The newborn confluence of the left Por Andalucía (PorA) has taken its first steps in an erratic manner. After several months of tough negotiations between Izquierda Unida and Podemos to bridge the differences between formations and the “material error” made in registering the brand with the Andalusian Electoral Board (which leaves out two parties – Podemos and Alianza Verde – from the six that were going to coalesce), now the “internal noise” begins, as the candidate for the presidency of the bloc, Inmaculada Nieto, described it, and also the external noise, since many politicians have spoken about the problems who are having to face the ‘broad front’ promoted by the second vice president of the Government, Yolanda Díaz.

At the moment, Por Andalucía is trying to get by as best it can and wants to focus on campaigning. This is what Nieto has commented, although he has had to deal with comments of all kinds, some expected, such as those from the members of the regional government in office, and others not so much. If yesterday it was the leader of San Telmo, the popular Juanma Moreno, who warned that Díaz’s “first experiment” “has shipwrecked in a grotesque way”, an idea to which the leader of Ciudadanos, Juan Marín, was added, qualifying the event of the inscription as a “regrettable spectacle”, today Pablo Iglesias, who was the leader of the purple formation at the national level, has joined the criticism.

“It’s a horror. It makes us ashamed. The worst way to start something that is necessary in this country, which is the broad front and accumulate illusion. It has started in the worst possible way,” he said.

Nieto has not let Iglesias’s criticism pass, stating that “when analyzes are carried out from afar, perhaps not everything is appreciated in its fair measure” and insisting “in the gatherings there is a little extra testosterone”, and she believes that ” you don’t have to get into those entanglements”, because “all of that is what turns people away from politics”.

However, despite everything, there are those who continue to launch calls for unity, such as the one made by Íñigo Errejón, visible head of Más País, so that the confluence can mobilize the left-wing electorate and stop the right and the extreme right embodied by Vox in the next elections, a trend that has been picked up by the majority of voting intention surveys.

“We are not going to spend an ounce of energy on things that do not serve people. We are going to talk about health, employment, education and housing”, declared the candidate for the Board, since she has insisted that she is “focused” on “telling Andalusia that there is an alternative government”.

However, it remains to be resolved how the two parties that were left out of registration with the Electoral Board and whose appeal for rectification was dismissed by it are going to be integrated into the confluence. These are Podemos and Alianza Verde, formations that do not appear in the document and that, therefore, would not receive the relevant electoral subsidies as members of the group. The distribution in the representative bodies would also remain up in the air, despite the fact that Nieto confirmed that his deputies would occupy the positions agreed upon in the last in extremis negotiation reached last Friday.

It was yesterday afternoon when members of Podemos warned that IU would not comply with what was agreed. “The negotiations are in good hands. There is a technical team from all the coalition organizations that is working to make the political agreement viable in the area established by law,” Nieto insisted.
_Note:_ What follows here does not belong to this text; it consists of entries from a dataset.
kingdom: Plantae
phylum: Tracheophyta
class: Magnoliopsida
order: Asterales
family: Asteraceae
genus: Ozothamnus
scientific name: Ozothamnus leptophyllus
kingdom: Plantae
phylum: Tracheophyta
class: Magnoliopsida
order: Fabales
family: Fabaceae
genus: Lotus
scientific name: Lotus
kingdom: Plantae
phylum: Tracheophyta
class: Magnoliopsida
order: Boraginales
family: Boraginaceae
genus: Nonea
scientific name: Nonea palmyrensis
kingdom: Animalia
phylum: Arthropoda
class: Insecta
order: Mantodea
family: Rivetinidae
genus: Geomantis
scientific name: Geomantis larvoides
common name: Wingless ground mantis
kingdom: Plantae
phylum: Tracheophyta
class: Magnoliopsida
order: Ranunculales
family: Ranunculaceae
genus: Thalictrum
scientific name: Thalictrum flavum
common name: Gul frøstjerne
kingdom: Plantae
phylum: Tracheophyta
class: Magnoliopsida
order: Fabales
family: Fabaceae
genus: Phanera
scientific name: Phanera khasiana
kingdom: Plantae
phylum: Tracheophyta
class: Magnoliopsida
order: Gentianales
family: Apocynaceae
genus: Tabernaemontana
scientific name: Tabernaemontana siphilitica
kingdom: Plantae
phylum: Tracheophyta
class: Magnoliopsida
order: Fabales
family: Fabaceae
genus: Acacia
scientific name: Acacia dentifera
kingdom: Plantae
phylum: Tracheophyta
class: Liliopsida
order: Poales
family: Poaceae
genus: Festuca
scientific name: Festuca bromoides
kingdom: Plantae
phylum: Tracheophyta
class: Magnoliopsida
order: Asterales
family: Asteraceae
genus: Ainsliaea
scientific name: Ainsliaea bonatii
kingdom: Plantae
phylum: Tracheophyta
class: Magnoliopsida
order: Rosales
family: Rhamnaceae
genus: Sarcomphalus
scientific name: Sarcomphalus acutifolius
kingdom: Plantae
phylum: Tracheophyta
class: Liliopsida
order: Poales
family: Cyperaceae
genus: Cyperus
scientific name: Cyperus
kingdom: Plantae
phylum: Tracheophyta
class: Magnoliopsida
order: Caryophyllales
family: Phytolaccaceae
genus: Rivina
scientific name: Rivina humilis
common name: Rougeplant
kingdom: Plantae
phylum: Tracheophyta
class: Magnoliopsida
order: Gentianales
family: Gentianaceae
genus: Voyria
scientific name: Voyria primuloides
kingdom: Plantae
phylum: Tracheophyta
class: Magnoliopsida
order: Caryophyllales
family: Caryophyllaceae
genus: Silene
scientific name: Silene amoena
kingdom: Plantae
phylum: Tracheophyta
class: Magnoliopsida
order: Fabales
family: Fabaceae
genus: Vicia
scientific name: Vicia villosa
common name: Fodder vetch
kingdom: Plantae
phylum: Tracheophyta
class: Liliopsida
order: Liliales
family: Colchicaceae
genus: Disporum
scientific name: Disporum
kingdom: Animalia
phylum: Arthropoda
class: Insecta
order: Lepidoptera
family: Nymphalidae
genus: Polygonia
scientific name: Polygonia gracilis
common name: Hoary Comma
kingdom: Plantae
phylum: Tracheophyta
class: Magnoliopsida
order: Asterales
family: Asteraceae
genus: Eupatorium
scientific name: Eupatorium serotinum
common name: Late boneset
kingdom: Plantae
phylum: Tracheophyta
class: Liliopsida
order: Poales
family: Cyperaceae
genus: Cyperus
Por Andalucía was born with a “purely Andalusian” spirit, in order to promote change within the region where social policies become the axes on which management pivots. We will have to wait to find out how events unfold and if, finally, the sum of the six leftist forces, including IU, Equo, Más País Andalucía, the Andalusian People’s Initiative, Podemos and Alianza Verde, overlap to the first falls and get the support of the Andalusians in a united way.

This mobilization has been questioned by Teresa Rodríguez, leader of Adelante Andalucía, who considers that the situation is “an example of a somewhat serious improvisation for someone who is running for a position of responsibility and that discourages left-wing voters.”